Build the systems and devices to executre that plan
Start sending this equipment to mars.
Train your team. Cycle through plan.
Eventually you send your team(s) and they start using equipment.
Bonus if the equipment you send is autonomous and can start building before your team arrives.
A multi-phased trip seems reasonable, where you land the production units, and some robotics to deal with the unknowns.
Then before the manned trip even happens you know that there is viable base already operating. If something happens between the manned launch, and their landing, their spaceship could be setup to handle a shot around mars for a return trip as an emergency measure.
Still making a ship capable of holding 6 years of supplies isn't very attractive.
I agree, you're going to want a base on Mars before you land there. No point going all the way there just to spend three days there (like the Moon) so significant living quarters are a great idea. To my way of thinking the best way to build is using the local materials -- either digging underground or building out of rocks. If you were clever, and if you could find a decent source of water, you could probably build a pretty good structure by using dirt and ice. This, of course, requires a lot of fancy robots.
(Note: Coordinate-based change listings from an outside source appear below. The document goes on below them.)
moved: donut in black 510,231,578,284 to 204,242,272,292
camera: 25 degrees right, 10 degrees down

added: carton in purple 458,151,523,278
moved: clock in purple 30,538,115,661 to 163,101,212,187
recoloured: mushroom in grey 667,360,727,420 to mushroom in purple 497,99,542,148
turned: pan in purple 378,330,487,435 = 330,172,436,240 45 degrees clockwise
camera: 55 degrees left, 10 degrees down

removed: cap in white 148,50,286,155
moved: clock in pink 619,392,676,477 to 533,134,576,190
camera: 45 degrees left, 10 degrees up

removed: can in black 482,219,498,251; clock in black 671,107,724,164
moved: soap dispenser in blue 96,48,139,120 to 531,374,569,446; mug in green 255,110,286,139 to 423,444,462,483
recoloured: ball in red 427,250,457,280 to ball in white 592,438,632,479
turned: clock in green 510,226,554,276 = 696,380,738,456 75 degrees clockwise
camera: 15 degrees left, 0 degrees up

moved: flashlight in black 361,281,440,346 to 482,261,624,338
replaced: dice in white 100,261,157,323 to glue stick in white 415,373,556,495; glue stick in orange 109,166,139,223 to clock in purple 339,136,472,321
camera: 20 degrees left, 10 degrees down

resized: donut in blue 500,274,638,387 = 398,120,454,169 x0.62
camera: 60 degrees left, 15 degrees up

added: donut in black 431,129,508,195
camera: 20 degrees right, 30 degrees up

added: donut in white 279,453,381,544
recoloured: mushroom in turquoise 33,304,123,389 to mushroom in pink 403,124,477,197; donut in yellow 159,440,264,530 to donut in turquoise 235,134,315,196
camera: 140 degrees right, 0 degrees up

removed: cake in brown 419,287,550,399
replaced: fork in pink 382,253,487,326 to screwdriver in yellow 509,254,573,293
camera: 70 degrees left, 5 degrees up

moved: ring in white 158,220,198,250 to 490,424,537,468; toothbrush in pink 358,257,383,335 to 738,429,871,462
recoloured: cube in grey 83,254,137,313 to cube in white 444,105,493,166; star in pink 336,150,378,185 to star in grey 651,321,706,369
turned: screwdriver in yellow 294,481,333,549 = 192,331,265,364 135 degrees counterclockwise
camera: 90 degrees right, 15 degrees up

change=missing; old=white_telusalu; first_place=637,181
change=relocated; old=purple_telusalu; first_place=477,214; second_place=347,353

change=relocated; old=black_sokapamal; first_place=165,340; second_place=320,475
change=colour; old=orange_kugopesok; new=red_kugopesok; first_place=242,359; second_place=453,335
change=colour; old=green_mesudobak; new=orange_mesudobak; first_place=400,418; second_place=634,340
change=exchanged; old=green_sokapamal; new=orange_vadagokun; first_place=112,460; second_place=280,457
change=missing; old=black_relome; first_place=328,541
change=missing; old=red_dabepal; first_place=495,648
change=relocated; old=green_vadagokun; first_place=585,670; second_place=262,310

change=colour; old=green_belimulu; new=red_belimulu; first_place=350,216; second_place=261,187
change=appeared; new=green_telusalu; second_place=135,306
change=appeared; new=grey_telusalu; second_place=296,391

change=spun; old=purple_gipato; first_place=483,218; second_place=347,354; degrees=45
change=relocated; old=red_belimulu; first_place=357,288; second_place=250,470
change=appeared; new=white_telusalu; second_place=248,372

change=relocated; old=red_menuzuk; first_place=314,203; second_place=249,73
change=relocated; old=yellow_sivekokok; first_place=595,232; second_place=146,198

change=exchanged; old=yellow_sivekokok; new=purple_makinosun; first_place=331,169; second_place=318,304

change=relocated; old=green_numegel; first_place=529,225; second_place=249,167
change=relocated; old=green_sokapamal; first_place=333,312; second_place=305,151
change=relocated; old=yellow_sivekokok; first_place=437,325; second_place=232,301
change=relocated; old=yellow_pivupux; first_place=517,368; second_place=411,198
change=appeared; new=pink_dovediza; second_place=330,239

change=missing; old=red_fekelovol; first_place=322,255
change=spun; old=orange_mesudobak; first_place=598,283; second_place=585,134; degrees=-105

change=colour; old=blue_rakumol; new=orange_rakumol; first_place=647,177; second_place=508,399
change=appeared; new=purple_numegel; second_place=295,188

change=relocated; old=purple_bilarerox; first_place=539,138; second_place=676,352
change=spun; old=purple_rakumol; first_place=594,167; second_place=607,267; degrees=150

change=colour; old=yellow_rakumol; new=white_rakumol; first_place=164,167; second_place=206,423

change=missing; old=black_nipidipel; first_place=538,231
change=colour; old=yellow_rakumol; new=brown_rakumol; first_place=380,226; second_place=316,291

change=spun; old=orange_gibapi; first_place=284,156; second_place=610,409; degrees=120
As far as the ship goes, you're definitely going to need a "mothership" capable of entering and leaving Mars orbit (so, a crapload of fuel onboard or else a new engine technology) as well as a lander, so abort capability shouldn't be that big an issue.
The more I think about it, the more difficult a Mars mission seems, and the more sensible it seems to keep on sending robots until we're really ready for a permanent Mars colony (i.e. the point at which it actually makes economic sense).
I suggest you read "The Moon is a Harsh Mistress" and think about why any Earth-bound government would hate the idea of allowing space based travel or settlement by any agency not under their direct control.
Maciej Cegłowski (pinboard.in) complains at length about this in an essay[2] about the space shuttle.